# [TASK PROMPT]
Where "environment" occurs in a line of the entries below, copy that line.

# [DATA EXTRACTS]
● ● ●
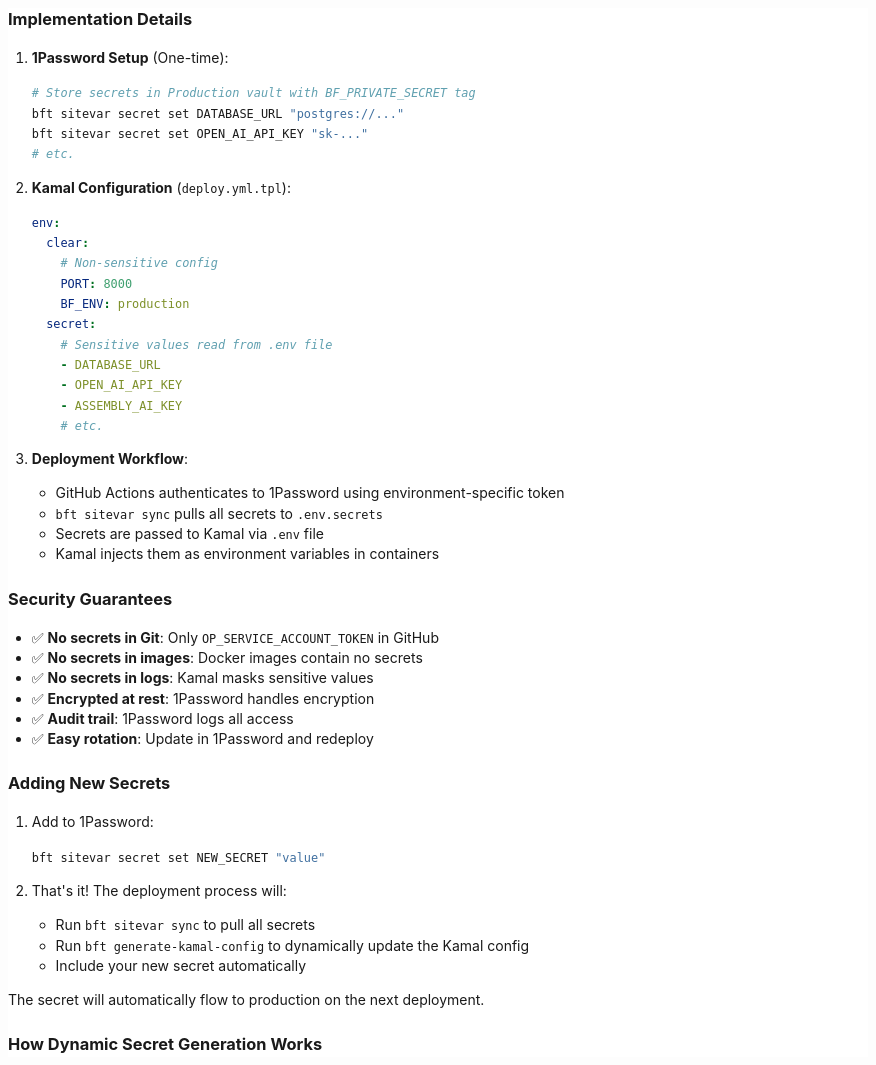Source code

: ### Implementation Details

1. **1Password Setup** (One-time):
   ```bash
   # Store secrets in Production vault with BF_PRIVATE_SECRET tag
   bft sitevar secret set DATABASE_URL "postgres://..."
   bft sitevar secret set OPEN_AI_API_KEY "sk-..."
   # etc.
   ```

2. **Kamal Configuration** (`deploy.yml.tpl`):
   ```yaml
   env:
     clear:
       # Non-sensitive config
       PORT: 8000
       BF_ENV: production
     secret:
       # Sensitive values read from .env file
       - DATABASE_URL
       - OPEN_AI_API_KEY
       - ASSEMBLY_AI_KEY
       # etc.
   ```

3. **Deployment Workflow**:
   - GitHub Actions authenticates to 1Password using environment-specific token
   - `bft sitevar sync` pulls all secrets to `.env.secrets`
   - Secrets are passed to Kamal via `.env` file
   - Kamal injects them as environment variables in containers

### Security Guarantees

- ✅ **No secrets in Git**: Only `OP_SERVICE_ACCOUNT_TOKEN` in GitHub
- ✅ **No secrets in images**: Docker images contain no secrets
- ✅ **No secrets in logs**: Kamal masks sensitive values
- ✅ **Encrypted at rest**: 1Password handles encryption
- ✅ **Audit trail**: 1Password logs all access
- ✅ **Easy rotation**: Update in 1Password and redeploy

### Adding New Secrets

1. Add to 1Password:
   ```bash
   bft sitevar secret set NEW_SECRET "value"
   ```

2. That's it! The deployment process will:
   - Run `bft sitevar sync` to pull all secrets
   - Run `bft generate-kamal-config` to dynamically update the Kamal config
   - Include your new secret automatically

The secret will automatically flow to production on the next deployment.

### How Dynamic Secret Generation Works
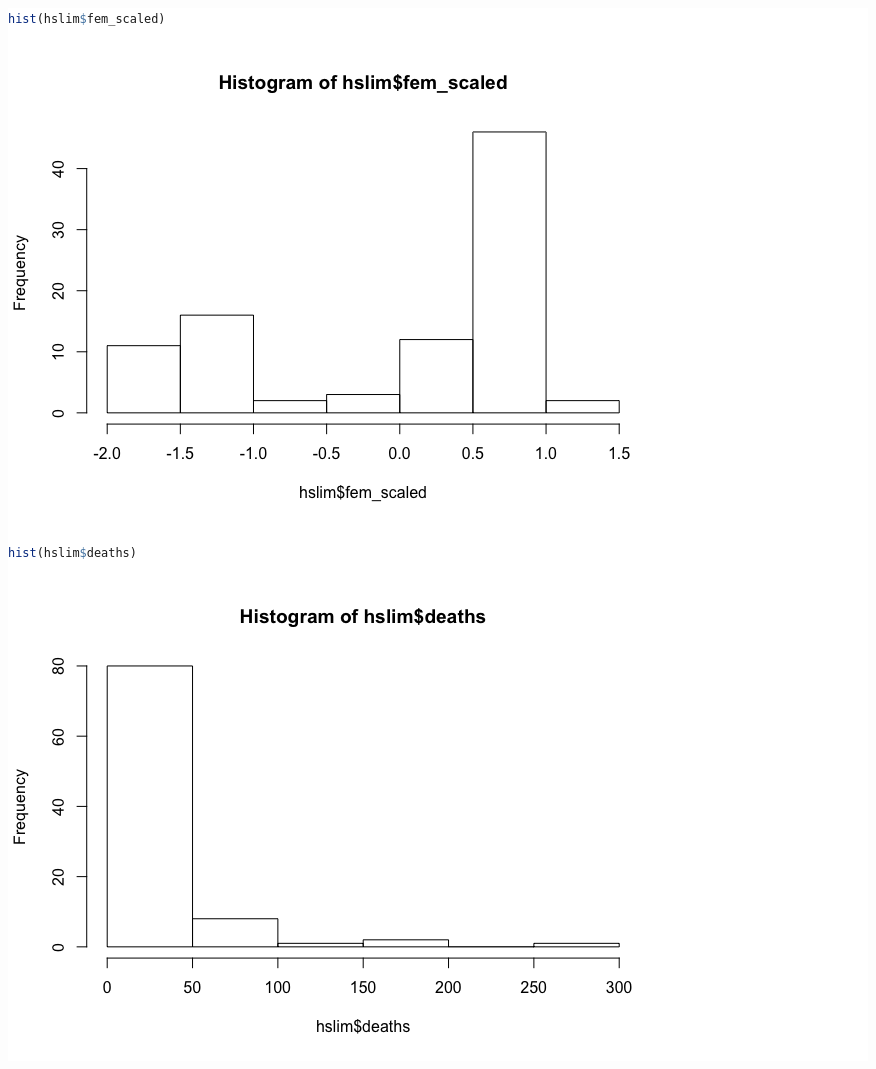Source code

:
 ```r
hist(hslim$fem_scaled)
```

![](Chapter11.3_files/figure-html/unnamed-chunk-11-2.png)

```r
hist(hslim$deaths)
```

![](Chapter11.3_files/figure-html/unnamed-chunk-11-3.png)
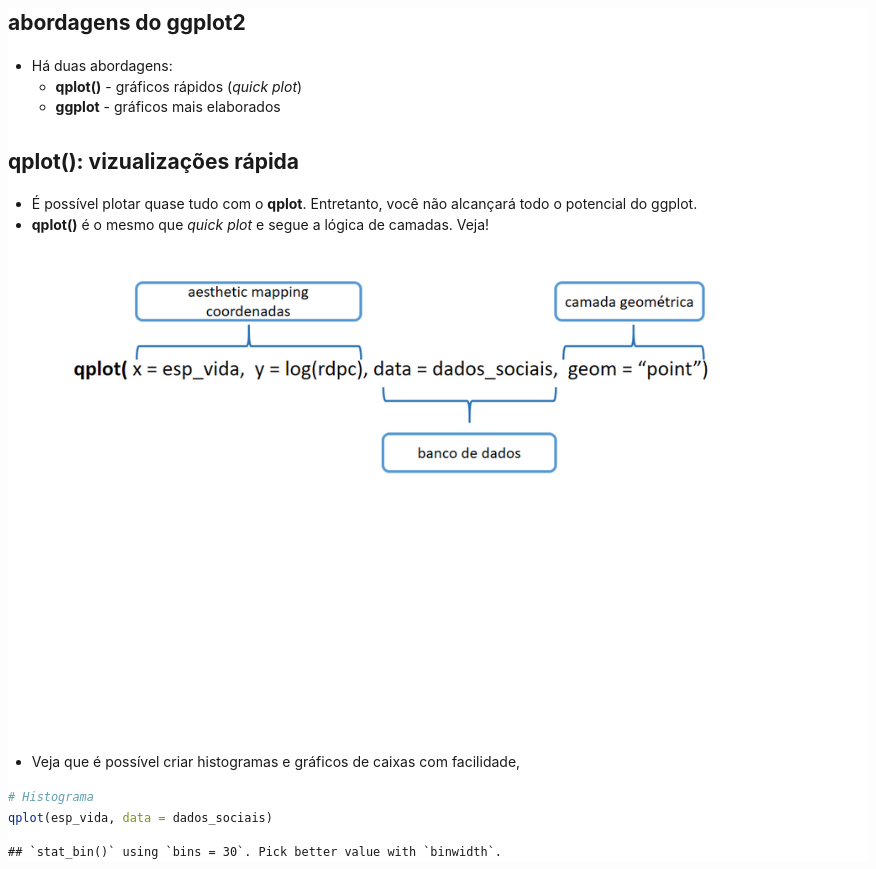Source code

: abordagens do ggplot2
---------------------

-   Há duas abordagens:
    -   **qplot()** - gráficos rápidos (*quick plot*)
    -   **ggplot** - gráficos mais elaborados

qplot(): vizualizações rápida
-----------------------------

-   É possível plotar quase tudo com o **qplot**. Entretanto, você não alcançará todo o potencial do ggplot.
-   **qplot()** é o mesmo que *quick plot* e segue a lógica de camadas. Veja!


<img src="figuras_ggplot/qplot.png" width="912" />

-   Veja que é possível criar histogramas e gráficos de caixas com facilidade,

``` r
# Histograma
qplot(esp_vida, data = dados_sociais)
```

    ## `stat_bin()` using `bins = 30`. Pick better value with `binwidth`.
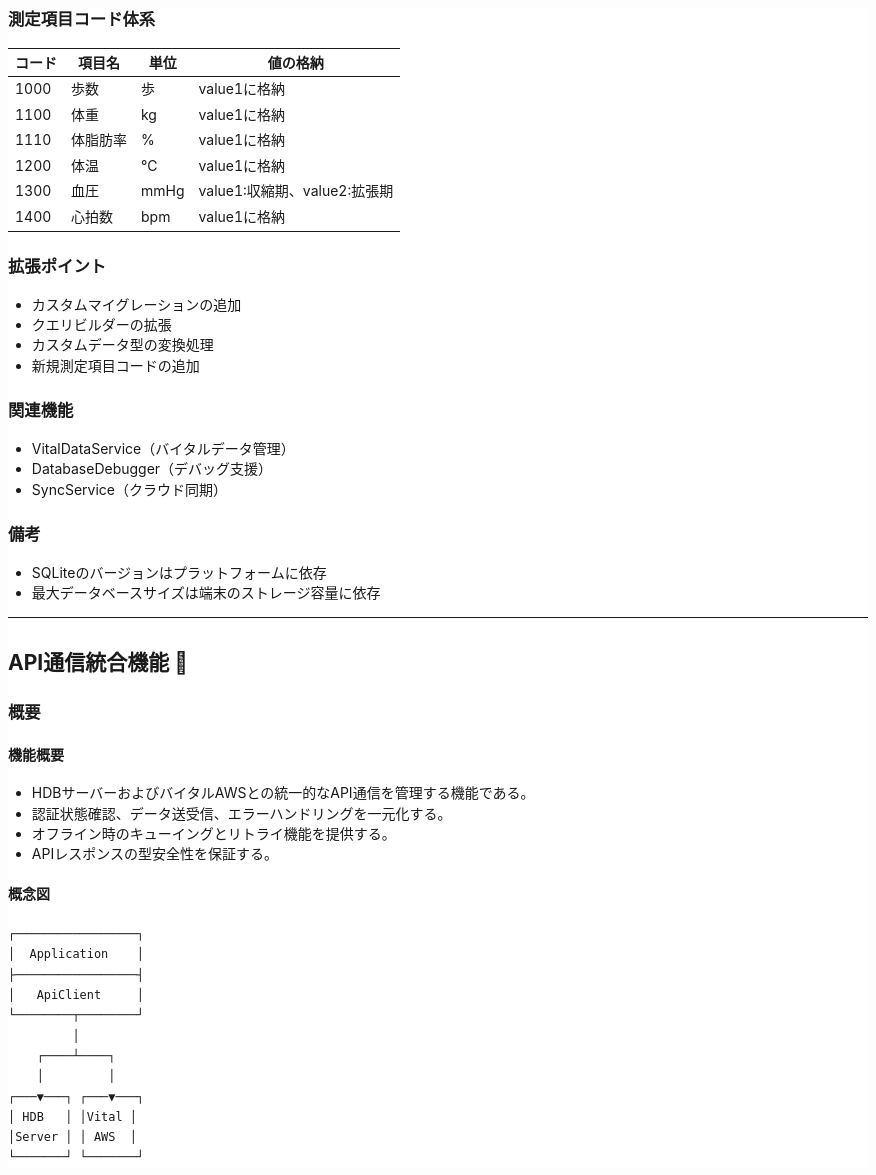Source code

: ### 測定項目コード体系
| コード | 項目名 | 単位 | 値の格納 |
|--------|--------|------|----------|
| 1000 | 歩数 | 歩 | value1に格納 |
| 1100 | 体重 | kg | value1に格納 |
| 1110 | 体脂肪率 | % | value1に格納 |
| 1200 | 体温 | ℃ | value1に格納 |
| 1300 | 血圧 | mmHg | value1:収縮期、value2:拡張期 |
| 1400 | 心拍数 | bpm | value1に格納 |

### 拡張ポイント
- カスタムマイグレーションの追加
- クエリビルダーの拡張
- カスタムデータ型の変換処理
- 新規測定項目コードの追加

### 関連機能
- VitalDataService（バイタルデータ管理）
- DatabaseDebugger（デバッグ支援）
- SyncService（クラウド同期）

### 備考
- SQLiteのバージョンはプラットフォームに依存
- 最大データベースサイズは端末のストレージ容量に依存

---

## API通信統合機能 🚧

### 概要

#### 機能概要
- HDBサーバーおよびバイタルAWSとの統一的なAPI通信を管理する機能である。
- 認証状態確認、データ送受信、エラーハンドリングを一元化する。
- オフライン時のキューイングとリトライ機能を提供する。
- APIレスポンスの型安全性を保証する。

#### 概念図
```
┌─────────────────┐
│  Application    │
├─────────────────┤
│   ApiClient     │
└────────┬────────┘
         │
    ┌────┴────┐
    │         │
┌───▼───┐ ┌───▼───┐
│ HDB   │ │Vital │
│Server │ │ AWS  │
└───────┘ └───────┘
```
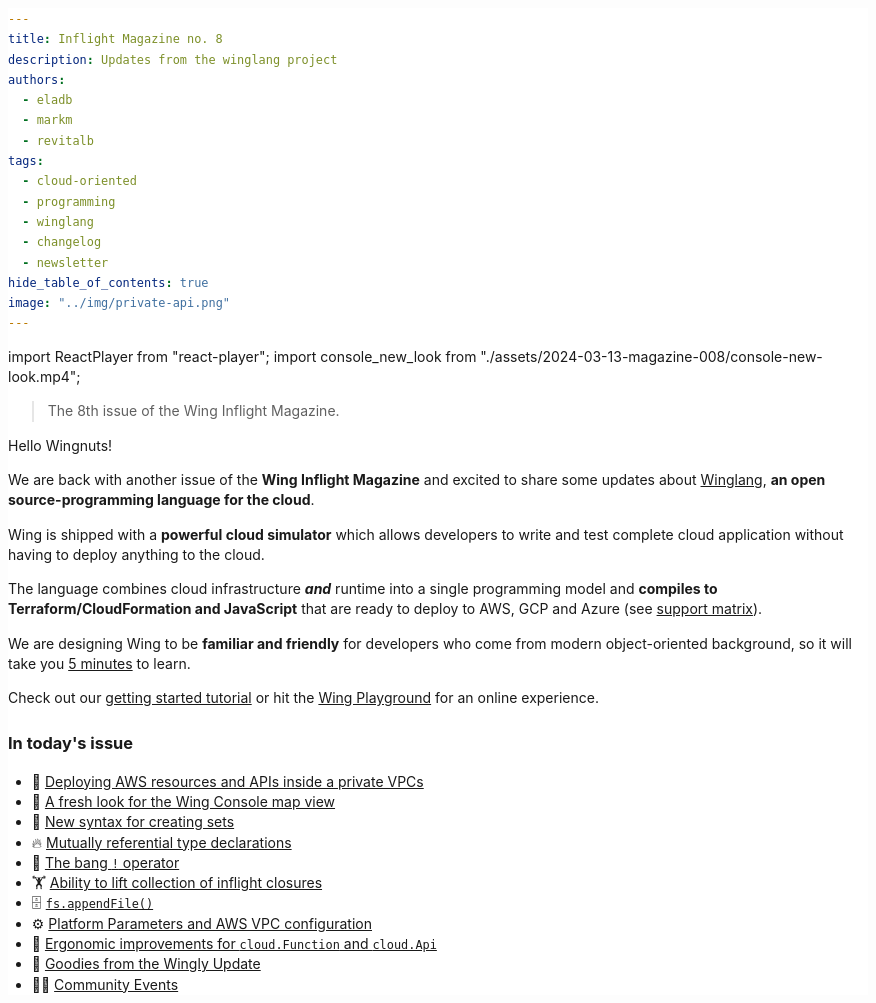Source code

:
 ```yaml
---
title: Inflight Magazine no. 8
description: Updates from the winglang project
authors:
  - eladb
  - markm
  - revitalb
tags:
  - cloud-oriented
  - programming
  - winglang
  - changelog
  - newsletter
hide_table_of_contents: true
image: "../img/private-api.png"
---
```

import ReactPlayer from "react-player";
import console_new_look from "./assets/2024-03-13-magazine-008/console-new-look.mp4";

> The 8th issue of the Wing Inflight Magazine.
> 

Hello Wingnuts!

We are back with another issue of the **Wing Inflight Magazine** and excited to share some updates about [Winglang](https://winglang.io), **an open source-programming language for the cloud**.

Wing is shipped with a **powerful cloud simulator** which allows developers to write and test complete cloud application without having to deploy anything to the cloud.

The language combines cloud infrastructure ***and*** runtime into a single programming model and **compiles to Terraform/CloudFormation and JavaScript** that are ready to deploy to AWS, GCP and Azure (see [support matrix](https://www.winglang.io/docs/standard-library/compatibility-matrix)).

We are designing Wing to be **familiar and friendly** for developers who come from modern object-oriented background, so it will take you [5 minutes](https://github.com/winglang/workshop-react/blob/main/cheatsheet.md) to learn.

Check out our [getting started tutorial](https://www.winglang.io/docs/) or hit the [Wing Playground](https://www.winglang.io/play/) for an online experience.

### In today's issue

- 🚀 [Deploying AWS resources and APIs inside a private VPCs](#deploying-aws-resources-and-apis-inside-a-private-vpcs)
- 🎨 [A fresh look for the Wing Console map view](#a-fresh-look-for-the-wing-console-map-view)
- 🤩 [New syntax for creating sets](#new-syntax-for-creating-sets)
- 🔥 [Mutually referential type declarations](#mutually-referential-type-declarations)
- 🛟 [The bang `!` operator](#the-bang--operator)
- 🏋️ [Ability to lift collection of inflight closures](#ability-to-lift-collection-of-inflight-closures)
- 🗄️ [`fs.appendFile()`](#fsappendfile)
- ⚙ [Platform Parameters and AWS VPC configuration](#platform-parameters-and-aws-vpc-configuration)
- 🛌 [Ergonomic improvements for `cloud.Function` and `cloud.Api`](#ergonomic-improvements-for-cloudfunction-and-cloudapi)
- 🎥 [Goodies from the Wingly Update](#goodies-from-the-wingly-update)
- 👯‍♀️ [Community Events](#community-events)
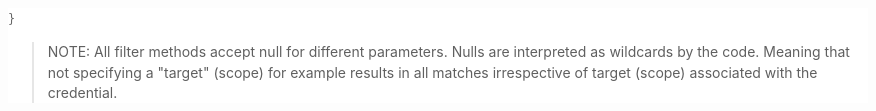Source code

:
 ```java
}
```

> NOTE: All filter methods accept null for different parameters.  Nulls are interpreted as wildcards by the code.  Meaning that not specifying a "target" (scope) for example results in all matches irrespective of target (scope) associated with the credential.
● ● ●
# [WRITTEN RESPONSE]
   - GitHub Actions authenticates to 1Password using environment-specific token
   - Kamal injects them as environment variables in containers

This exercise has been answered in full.